◆ RECORDS TO USE
━━━━━━━━━━
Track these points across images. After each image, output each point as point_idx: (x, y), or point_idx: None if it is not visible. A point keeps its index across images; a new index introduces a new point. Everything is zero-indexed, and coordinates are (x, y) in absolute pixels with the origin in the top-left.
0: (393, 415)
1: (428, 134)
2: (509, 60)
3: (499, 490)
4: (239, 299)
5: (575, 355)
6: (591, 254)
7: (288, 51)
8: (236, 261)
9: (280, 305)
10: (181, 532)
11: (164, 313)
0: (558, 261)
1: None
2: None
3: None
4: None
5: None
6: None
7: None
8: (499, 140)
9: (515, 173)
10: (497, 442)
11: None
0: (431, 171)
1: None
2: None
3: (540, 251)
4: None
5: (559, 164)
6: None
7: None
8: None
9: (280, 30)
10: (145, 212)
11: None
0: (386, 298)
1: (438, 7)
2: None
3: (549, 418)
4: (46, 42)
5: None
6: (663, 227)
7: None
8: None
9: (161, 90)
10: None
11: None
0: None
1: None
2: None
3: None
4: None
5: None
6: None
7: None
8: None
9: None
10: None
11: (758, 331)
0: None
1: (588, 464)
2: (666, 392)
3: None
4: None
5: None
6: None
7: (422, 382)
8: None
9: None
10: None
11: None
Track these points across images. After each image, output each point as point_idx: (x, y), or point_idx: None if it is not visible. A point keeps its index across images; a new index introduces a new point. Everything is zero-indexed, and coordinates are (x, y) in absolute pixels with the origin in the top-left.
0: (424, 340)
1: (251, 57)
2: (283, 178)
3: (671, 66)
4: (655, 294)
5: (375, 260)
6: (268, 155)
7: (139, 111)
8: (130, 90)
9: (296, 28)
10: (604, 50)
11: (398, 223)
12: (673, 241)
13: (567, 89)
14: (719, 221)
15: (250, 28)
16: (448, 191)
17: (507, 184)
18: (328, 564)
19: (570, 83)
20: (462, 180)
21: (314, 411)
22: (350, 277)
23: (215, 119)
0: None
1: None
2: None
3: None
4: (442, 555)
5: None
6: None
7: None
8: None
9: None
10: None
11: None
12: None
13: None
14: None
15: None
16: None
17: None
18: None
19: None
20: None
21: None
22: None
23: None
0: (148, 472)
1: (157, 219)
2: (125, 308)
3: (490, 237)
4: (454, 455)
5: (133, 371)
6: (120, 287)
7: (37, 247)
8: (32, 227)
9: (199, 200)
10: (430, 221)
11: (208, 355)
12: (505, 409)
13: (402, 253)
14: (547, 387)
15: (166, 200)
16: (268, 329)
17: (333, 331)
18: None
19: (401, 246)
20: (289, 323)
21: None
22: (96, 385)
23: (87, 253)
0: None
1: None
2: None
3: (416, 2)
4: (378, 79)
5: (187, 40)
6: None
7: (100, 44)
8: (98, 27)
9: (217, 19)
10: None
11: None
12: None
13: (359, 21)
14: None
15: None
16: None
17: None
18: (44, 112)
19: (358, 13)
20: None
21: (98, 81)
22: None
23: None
━━━━━━━━━━
Return, character for character, the part of the entries that runs from the very first line through the line containing "5: (575, 355)", with both ends included.

Track these points across images. After each image, output each point as point_idx: (x, y), or point_idx: None if it is not visible. A point keeps its index across images; a new index introduces a new point. Everything is zero-indexed, and coordinates are (x, y) in absolute pixels with the origin in the top-left.
0: (393, 415)
1: (428, 134)
2: (509, 60)
3: (499, 490)
4: (239, 299)
5: (575, 355)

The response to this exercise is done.